Shale operators in the US have shrugged off earlier downbeat projections to produce more oil and gas despite the rig count declining.
In recent years, investors have been looking for greater returns from shale operations rather than rapid production growth, so operators have had to demonstrate that they can achieve growth in a measured way while delivering returns to investors. To achieve this, they have turned to drilling increasingly deeper lateral wells. Over the past 12 years, the average horizontal well has doubled in length, while over the last year, it has increased by 5% to reach 12,400 feet.
Range Resources CEO Dennis Degner states on an analysts’ call:
“As part of Q2, the team also added four wells with lateral length exceeding 20,600 feet. These represent the longest laterals drilled in the program’s history with the longest misery just under 22,000 feet.”
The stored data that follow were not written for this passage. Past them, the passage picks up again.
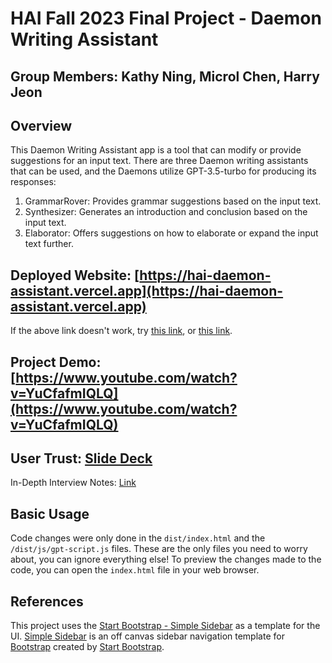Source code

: # HAI Fall 2023 Final Project - Daemon Writing Assistant

## Group Members: Kathy Ning, Microl Chen, Harry Jeon

## Overview
This Daemon Writing Assistant app is a tool that can modify or provide suggestions for an input text. There are three Daemon writing assistants that can be used, and the Daemons utilize GPT-3.5-turbo for producing its responses: 
1. GrammarRover: Provides grammar suggestions based on the input text.
2. Synthesizer: Generates an introduction and conclusion based on the input text.
3. Elaborator: Offers suggestions on how to elaborate or expand the input text further.

## Deployed Website: [https://hai-daemon-assistant.vercel.app](https://hai-daemon-assistant.vercel.app)
If the above link doesn't work, try [this link](https://hai-daemon-assistant-kathy-nings-projects.vercel.app/), or [this link](https://hai-daemon-assistant-git-main-kathy-nings-projects.vercel.app/).

## Project Demo: [https://www.youtube.com/watch?v=YuCfafmIQLQ](https://www.youtube.com/watch?v=YuCfafmIQLQ)

## User Trust: [Slide Deck](https://docs.google.com/presentation/d/1sMaC5hp3DbTkcZ3Liu3pyQayfnYOQ5O9yW_cI6c2lKo/edit?usp=sharing)
In-Depth Interview Notes: [Link](https://docs.google.com/document/d/1zb6RG5iX2--QAeSC0GGqJ0JabR55vvnENJiyZY7nAss/edit?usp=sharing)

## Basic Usage

Code changes were only done in the `dist/index.html` and the `/dist/js/gpt-script.js` files. These are the only files you need to worry about, you can ignore everything else! To preview the changes made to the code, you can open the `index.html` file in your web browser.

## References

This project uses the [Start Bootstrap - Simple Sidebar](https://startbootstrap.com/template/simple-sidebar/) as a template for the UI. [Simple Sidebar](https://startbootstrap.com/template/simple-sidebar/) is an off canvas sidebar navigation template for [Bootstrap](https://getbootstrap.com/) created by [Start Bootstrap](https://startbootstrap.com/).
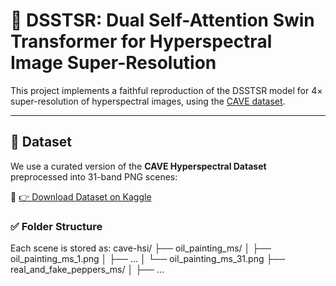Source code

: # 🧠 DSSTSR: Dual Self-Attention Swin Transformer for Hyperspectral Image Super-Resolution

This project implements a faithful reproduction of the DSSTSR model for 4× super-resolution of hyperspectral images, using the [CAVE dataset](http://kaggle.com/datasets/abhishek00714/cave-hsi/data).

---

## 📁 Dataset

We use a curated version of the **CAVE Hyperspectral Dataset** preprocessed into 31-band PNG scenes:

🔗 [👉 Download Dataset on Kaggle](http://kaggle.com/datasets/abhishek00714/cave-hsi/data)

### ✅ Folder Structure
Each scene is stored as:
cave-hsi/
├── oil_painting_ms/
│ ├── oil_painting_ms_1.png
│ ├── ...
│ └── oil_painting_ms_31.png
├── real_and_fake_peppers_ms/
│ ├── ...

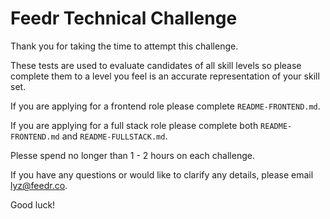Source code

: # Feedr Technical Challenge

Thank you for taking the time to attempt this challenge.

These tests are used to evaluate candidates of all skill levels so please complete them to a level you feel is an accurate representation of your skill set.

If you are applying for a frontend role please complete `README-FRONTEND.md`.

If you are applying for a full stack role please complete both `README-FRONTEND.md` and `README-FULLSTACK.md`.

Plesse spend no longer than 1 - 2 hours on each challenge.

If you have any questions or would like to clarify any details, please email lyz@feedr.co.

Good luck!
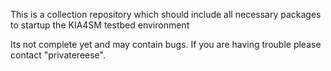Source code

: This is a collection repository which should include all necessary packages to startup the KIA4SM testbed environment


Its not complete yet and may contain bugs.
If you are having trouble please contact "privatereese".


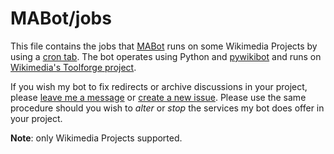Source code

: # MABot/jobs

This file contains the jobs that [MABot](https://meta.wikimedia.org/wiki/User:MABot) runs on some Wikimedia Projects by using a [cron tab](https://en.wikipedia.org/wiki/Cron). The bot operates using Python and [pywikibot](https://github.com/wikimedia/pywikibot) and runs on [Wikimedia's Toolforge project](https://wikitech.wikimedia.org/wiki/Portal:Toolforge).

If you wish my bot to fix redirects or archive discussions in your project, please [leave me a message](https://meta.wikimedia.org/wiki/User_talk:MarcoAurelio) or [create a new issue](https://github.com/MarcoAurelioWM/MABot-jobs/issues/new). Please use the same procedure should you wish to _alter_ or _stop_ the services my bot does offer in your project.

**Note**: only Wikimedia Projects supported.
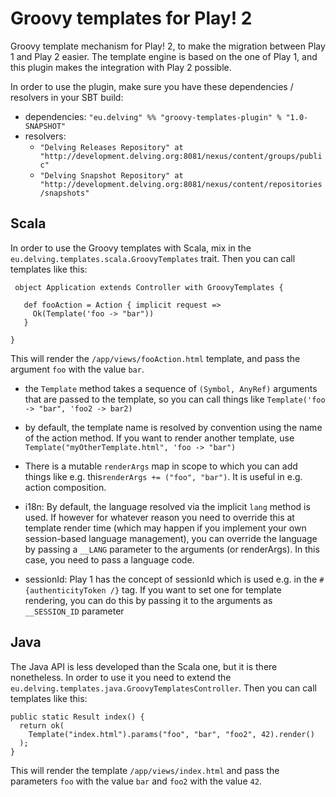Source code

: # Groovy templates for Play! 2

Groovy template mechanism for Play! 2, to make the migration between Play 1 and Play 2 easier. The template engine is based on the one of Play 1, and this plugin makes the integration with Play 2 possible.

In order to use the plugin, make sure you have these dependencies / resolvers in your SBT build:

- dependencies: `"eu.delving" %% "groovy-templates-plugin" % "1.0-SNAPSHOT"`
- resolvers:
  - `"Delving Releases Repository" at "http://development.delving.org:8081/nexus/content/groups/public"`
  - `"Delving Snapshot Repository" at "http://development.delving.org:8081/nexus/content/repositories/snapshots"`


## Scala

In order to use the Groovy templates with Scala, mix in the `eu.delving.templates.scala.GroovyTemplates` trait. Then you can call templates like this:


     object Application extends Controller with GroovyTemplates {
     
       def fooAction = Action { implicit request =>
         Ok(Template('foo -> "bar"))
       }

    }

This will render the `/app/views/fooAction.html` template, and pass the argument `foo` with the value `bar`.

- the `Template` method takes a sequence of `(Symbol, AnyRef)` arguments that are passed to the template, so you can call things like `Template('foo -> "bar", 'foo2 -> bar2)`

- by default, the template name is resolved by convention using the name of the action method. If you want to render another template, use `Template("myOtherTemplate.html", 'foo -> "bar")`

- There is a mutable `renderArgs` map in scope to which you can add things like e.g. this`renderArgs += ("foo", "bar")`. It is useful in e.g. action composition.

- i18n: By default, the language resolved via the implicit `lang` method is used. If however for whatever reason you need to override this at template render time (which may happen if you implement your own session-based language management), you can override the language by passing a `__LANG` parameter to the arguments (or renderArgs). In this case, you need to pass a language code.

- sessionId: Play 1 has the concept of sessionId which is used e.g. in the `#{authenticityToken /}` tag. If you want to set one for template rendering, you can do this by passing it to the arguments as `__SESSION_ID` parameter


## Java

The Java API is less developed than the Scala one, but it is there nonetheless. In order to use it you need to extend the `eu.delving.templates.java.GroovyTemplatesController`. Then you can call templates like this:

    public static Result index() {
      return ok(
        Template("index.html").params("foo", "bar", "foo2", 42).render()
      );
    }

This will render the template `/app/views/index.html` and pass the parameters `foo` with the value `bar` and `foo2` with the value `42`.


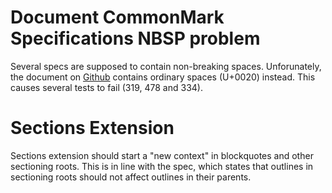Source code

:# Document CommonMark Specifications NBSP problem
Several specs are supposed to contain non-breaking spaces. Unforunately, the 
document on [Github](https://github.com/commonmark/CommonMark/blob/master/spec.txt#L10) contains ordinary spaces (U+0020) instead. 
This causes several tests to fail (319, 478 and 334).

# Sections Extension
Sections extension should start a "new context" in blockquotes and other sectioning roots. This is in line with the spec, which states that outlines in sectioning roots should not affect outlines in their parents.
He also said that the lateral footage drilled each day on average had risen by 42% to more than 4,700 feet a day in the second quarter compared to last year, with this being driven by changes in rig equipment.
Big shale players like ExxonMobil and Chevron, the makers of the Mobil and Texaco grease and lubricant brands, have raised their full-year production guidance for this year of reported record production in the second quarter. Nevertheless, increasing the length of lateral wells will only yield returns in the short term. Sustainable production gains in the medium term will likely require a new technological breakthrough.